Fosfaatuitscheiding (P205)
Totaal fosfaatuitscheiding
De uitgescheiden hoeveelheid fosfaat uitgedrukt in P2O5. In tegenstelling tot stikstof treden bij fosfaat geen gasvormige verliezen op.
Productie en plaatsingruimte mest
Plaatsingsruimte stikstof (N)
De plaatsingsruimte voor stikstof geldt vanaf 2006 en wordt berekend door vermenigvuldiging van de gebruiksnorm voor dierlijke mest (170 kg N/ha) met het beschikbare areaal in hectare.

De Europese Commissie staat Nederland verruiming van deze norm toe (derogatie) tot een bemestingsniveau van 250 kg stikstof per hectare. De hogere bemestingsnorm geldt alleen bij het gebruik van graasdiermest. Daarnaast moet het bedrijfsareaal tot en met 2013 voor minstens 70 procent en vanaf 2014 voor minstens 80 procent bestaan uit grasland. De derogatie voor zand- en lösspercelen in de provincies Overijssel, Gelderland, Utrecht, Noord-Brabant en Limburg is vanaf 2014 beperkt tot 230 kg N per hectare.
Plaatsingsruimte fosfaat (P205)
De plaatsingsruimte voor fosfaat wordt berekend door vermenigvuldiging van de vigerende gebruiksnorm in kg P2O5/ha met het beschikbare areaal in hectare.

Voor grasland en bouwland gelden verschillende gebruiksnormen die geleidelijk worden aangescherpt. Met ingang van 2010 zijn de gebruiksnormen voor fosfaat gedifferentieerd naar fosfaattoestand van de bodem. Indien geen informatie beschikbaar is over de fosfaattoestand is gerekend met de laagste fosfaatgebruiksnorm (fosfaattoestand hoog). Van 1998 tot en met 2005 (Mineralenaangiftesysteem Minas) is de gebruiksnorm dierlijke mest afgeleid uit de som van het toegestane fosfaatverlies en de fosfaatafvoer met het gewas.
Bedrijven zonder overproductie mineralen
Bedrijven waar de stikstof- en fosfaatproductie niet groter is dan de plaatsingsruimte voor dierlijke mest.

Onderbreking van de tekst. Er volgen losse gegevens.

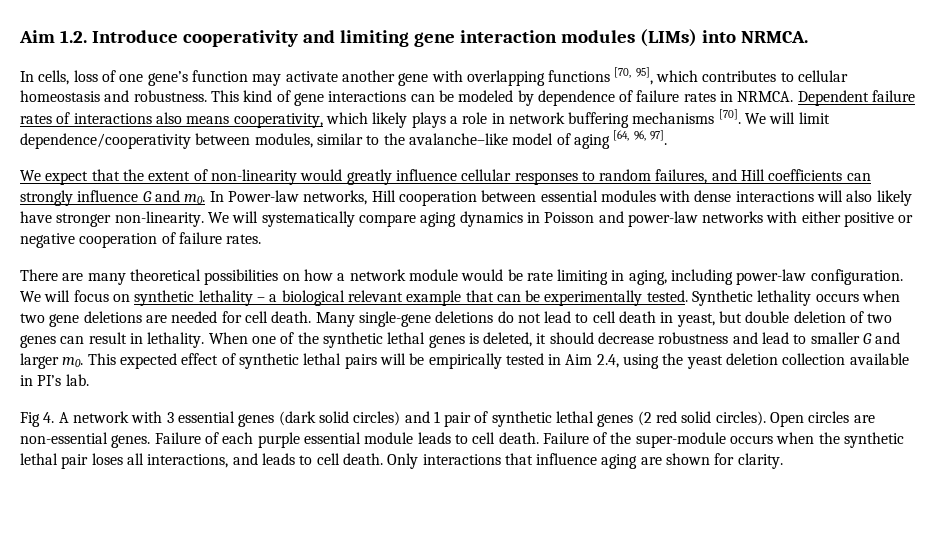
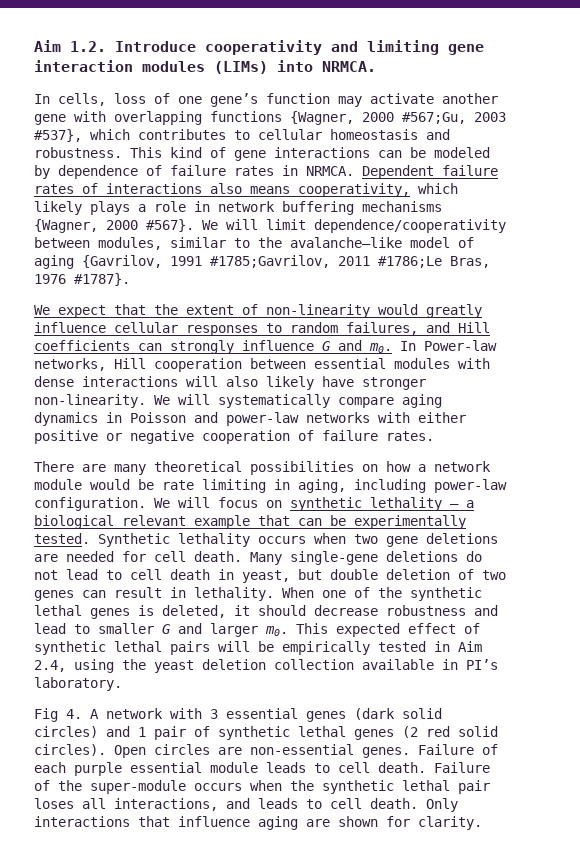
[614,67,653,85] [70, 95], -> [290,111,506,125] [34,129,82,142] {Wagner, 2000 #567;Gu, 2003 #537},
[718,109,741,124] [70]. -> [34,219,194,233] {Wagner, 2000 #567}.
[613,130,667,145] [64, 96, 97]. -> [82,255,490,268] [34,273,130,286] {Gavrilov, 1991 #1785;Gavrilov, 2011 #1786;Le Bras, 1976 #1787}.
[65,374,89,386] lab. -> [34,677,122,691] laboratory.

De stikstofproductie is berekend door de stikstofuitscheiding te verminderen met berekende stikstofverliezen uit stallen en mestopslagen volgens de rekenmethodiek van de Commissie Deskundigen Meststoffenwet (CDM). Deze verliezen zijn over het algemeen kleiner dan de forfaitaire verliezen op basis van de mestwetgeving. Bij het gebruik van berekende stikstofverliezen blijft er dus meer stikstof in de mest achter en zal er dus eerder sprake zijn van overproductie ten opzichte van de plaatsingsruimte. Wettelijk gezien is er pas sprake van overproductie als de mineralenuitscheiding gecorrigeerd voor forfaitaire verliezen hoger is dan de plaatsingsruimte.
Bedrijven zonder overproductie
Bedrijven zonder overproductie van stikstof en fosfaat, als percentage van het totale aantal landbouwbedrijven.
Bedrijven met overproductie mineralen
Bedrijven waar de stikstof- of fosfaatproductie groter is dan de plaatsingsruimte op basis van de gebruiksnorm.

De stikstofproductie is berekend door de stikstofuitscheiding te verminderen met berekende stikstofverliezen uit stallen en mestopslagen volgens de rekenmethodiek van de Commissie Deskundigen Meststoffenwet (CDM), inclusief de afvoer via het spuiwater van luchtwassers. De gasvormige verliezen zijn over het algemeen kleiner dan de forfaitaire verliezen op basis van de mestwetgeving. Bij het gebruik van berekende stikstofverliezen blijft er dus meer stikstof in de mest achter en zal er dus eerder sprake zijn van overproductie ten opzichte van de plaatsingsruimte. Wettelijk gezien is er pas sprake van overproductie als de mineralenuitscheiding gecorrigeerd voor forfaitaire verliezen hoger is dan de plaatsingsruimte.
Bedrijven met overproductie
Bedrijven met overproductie van stikstof of fosfaat, als percentage van het totale aantal landbouwbedrijven.